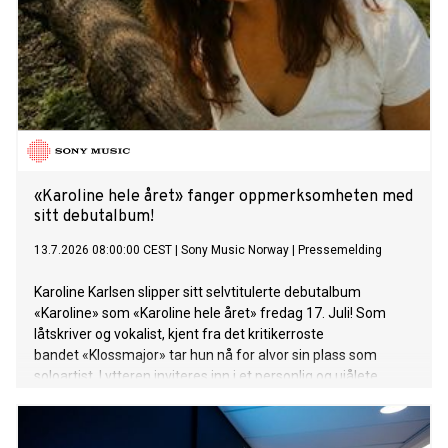
«Karoline hele året» fanger oppmerksomheten med
sitt debutalbum!
13.7.2026 08:00:00 CEST
|
Sony Music Norway
|
Pressemelding
Karoline Karlsen slipper sitt selvtitulerte debutalbum
«Karoline» som «Karoline hele året» fredag 17. Juli! Som
låtskriver og vokalist, kjent fra det kritikerroste
bandet «Klossmajor» tar hun nå for alvor sin plass som
soloartist. Lytteren inviteres inn i et personlig og ujålete
univers fullt av varme, humor og ærlighet.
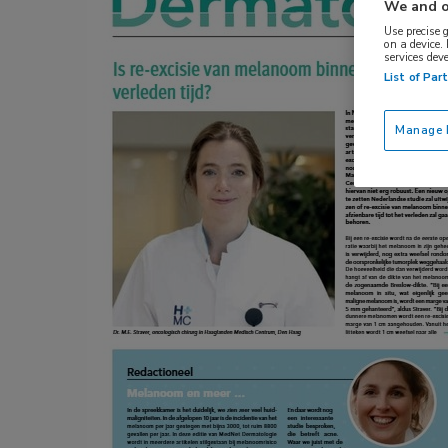
We and o
Use precise 
on a device.
services dev
List of Par
Manage P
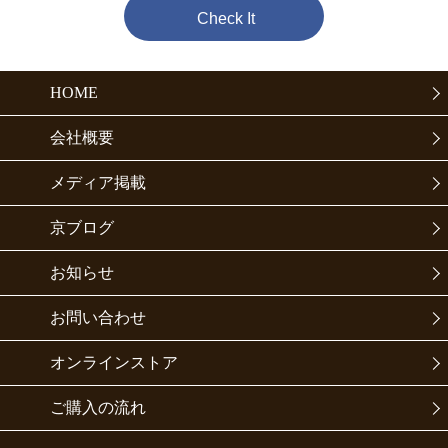
Check It
HOME
会社概要
メディア掲載
京ブログ
お知らせ
お問い合わせ
オンラインストア
ご購入の流れ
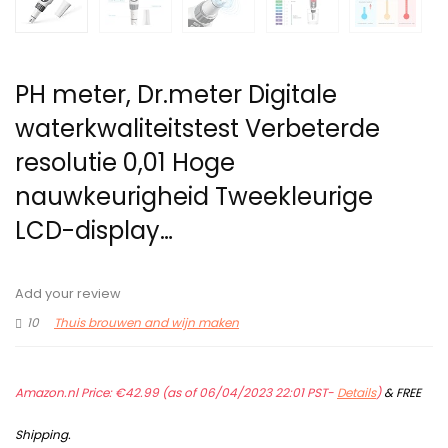
PH meter, Dr.meter Digitale
waterkwaliteitstest Verbeterde
resolutie 0,01 Hoge
nauwkeurigheid Tweekleurige
LCD-display…
Add your review
10
Thuis brouwen and wijn maken
Amazon.nl Price:
€
42.99
(as of 06/04/2023 22:01 PST-
Details
)
&
FREE
Shipping
.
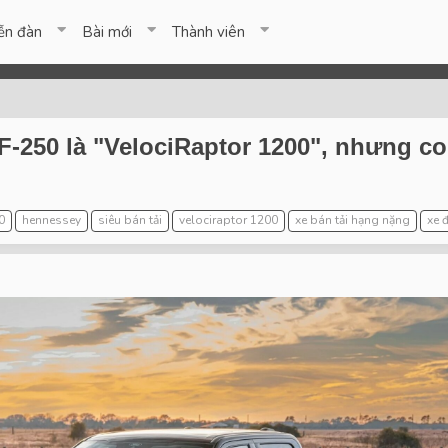
ễn đàn
Bài mới
Thành viên
-250 là "VelociRaptor 1200", nhưng co
0
hennessey
siêu bán tải
velociraptor 1200
xe bán tải hạng nặng
xe 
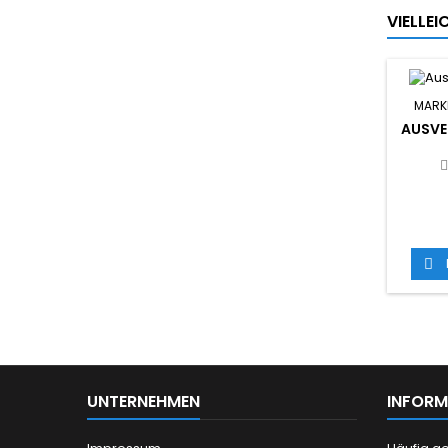
VIELLE
MARK
AUSVE

UNTERNEHMEN
INFORM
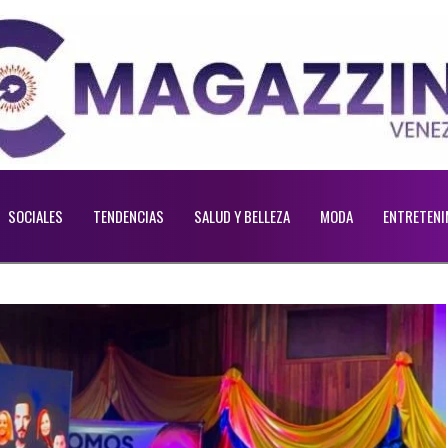
SOCIALES
TENDENCIAS
SALUD Y BELLEZA
MODA
ENTRETENI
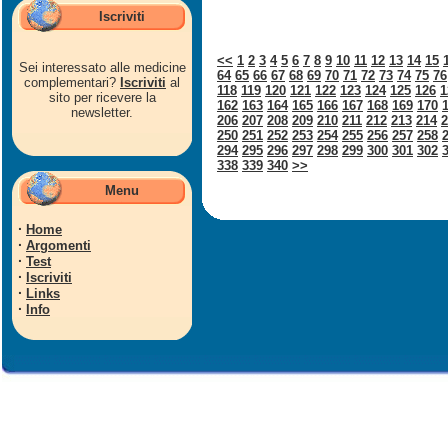
Iscriviti
<<
1
2
3
4
5
6
7
8
9
10
11
12
13
14
15
Sei interessato alle medicine
64
65
66
67
68
69
70
71
72
73
74
75
76
complementari?
Iscriviti
al
118
119
120
121
122
123
124
125
126
1
sito per ricevere la
162
163
164
165
166
167
168
169
170
newsletter.
206
207
208
209
210
211
212
213
214
2
250
251
252
253
254
255
256
257
258
294
295
296
297
298
299
300
301
302
338
339
340
>>
Menu
·
Home
·
Argomenti
·
Test
·
Iscriviti
·
Links
·
Info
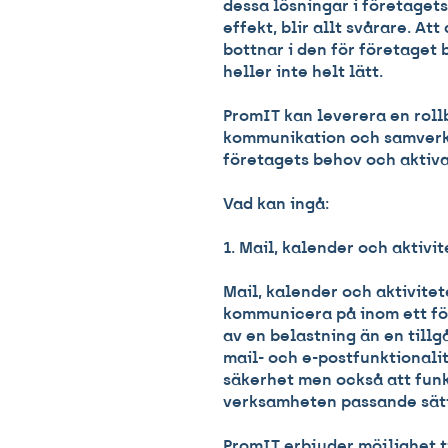
dessa lösningar i företagets
effekt, blir allt svårare. A
bottnar i den för företaget
heller inte helt lätt.
PromIT kan leverera en roll
kommunikation och samverk
företagets behov och aktiva
Vad kan ingå:
1. Mail, kalender och aktivit
Mail, kalender och aktivitet
kommunicera på inom ett för
av en belastning än en tillg
mail- och e-postfunktionali
säkerhet men också att funk
verksamheten passande sät
PromIT erbjuder möjlighet ti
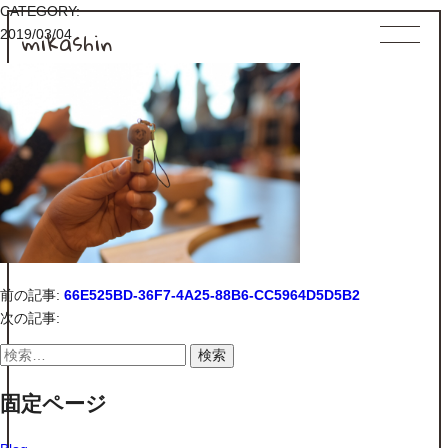
CATEGORY:
mikashin
2019/03/04
前の記事:
66E525BD-36F7-4A25-88B6-CC5964D5D5B2
次の記事:
検
索:
固定ページ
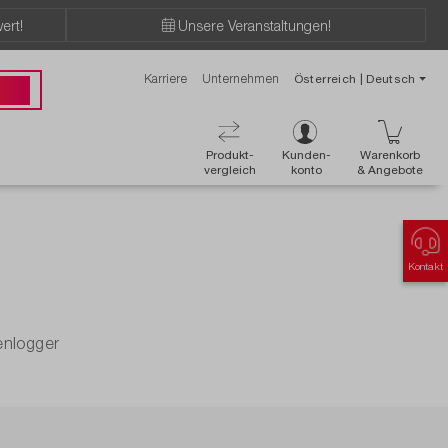
ert!
Unsere Veranstaltungen!
Karriere
Unternehmen
Österreich | Deutsch
89 49
Produkt-
Kunden-
Warenkorb
vergleich
konto
& Angebote
Kontakt
enlogger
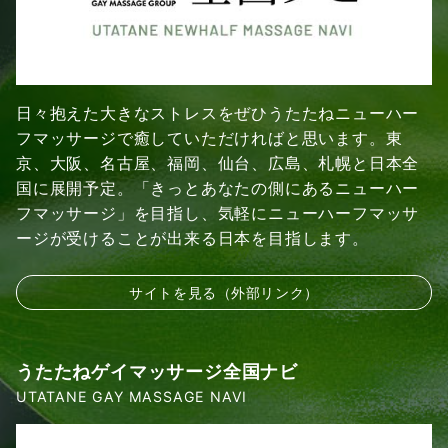
日々抱えた大きなストレスをぜひうたたねニューハー
フマッサージで癒していただければと思います。東
京、大阪、名古屋、福岡、仙台、広島、札幌と日本全
国に展開予定。「きっとあなたの側にあるニューハー
フマッサージ」を目指し、気軽にニューハーフマッサ
ージが受けることが出来る日本を目指します。
サイトを見る（外部リンク）
うたたねゲイマッサージ全国ナビ
UTATANE GAY MASSAGE NAVI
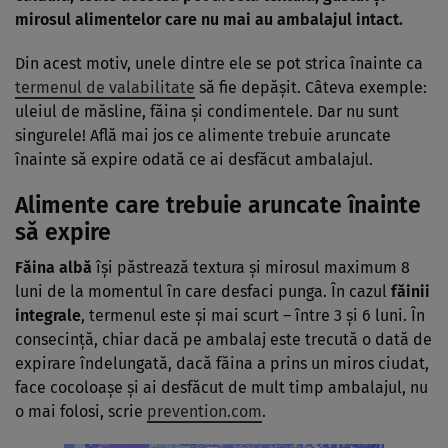
mirosul alimentelor care nu mai au ambalajul intact.
Din acest motiv, unele dintre ele se pot strica înainte ca
termenul de valabilitate
să fie depășit. Câteva exemple:
uleiul de măsline, făina și condimentele. Dar nu sunt
singurele! Află mai jos ce alimente trebuie aruncate
înainte să expire odată ce ai desfăcut ambalajul.
Alimente care trebuie aruncate înainte
să expire
Făina albă
își păstrează textura și mirosul maximum 8
luni de la momentul în care desfaci punga. În cazul
făinii
integrale
, termenul este și mai scurt – între 3 și 6 luni. În
consecință, chiar dacă pe ambalaj este trecută o dată de
expirare îndelungată, dacă făina a prins un miros ciudat,
face cocoloașe și ai desfăcut de mult timp ambalajul, nu
o mai folosi, scrie
prevention.com
.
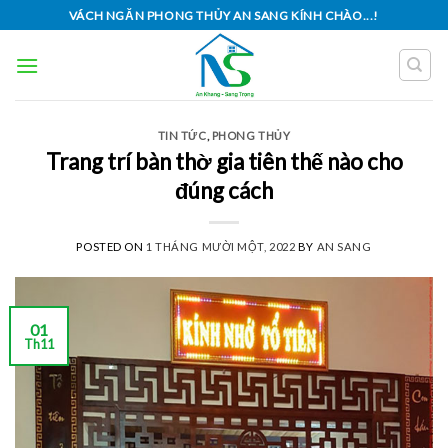
Skip
VÁCH NGĂN PHONG THỦY AN SANG KÍNH CHÀO...!
to
content
TIN TỨC
,
PHONG THỦY
Trang trí bàn thờ gia tiên thế nào cho
đúng cách
POSTED ON
1 THÁNG MƯỜI MỘT, 2022
BY
AN SANG
01
Th11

..............................

EXERCISE INSTRUCTIONS: Give the count of lines in the listing that hold "aruncate", and write nothing beyond it.

RESULT OF THIS TASK: 2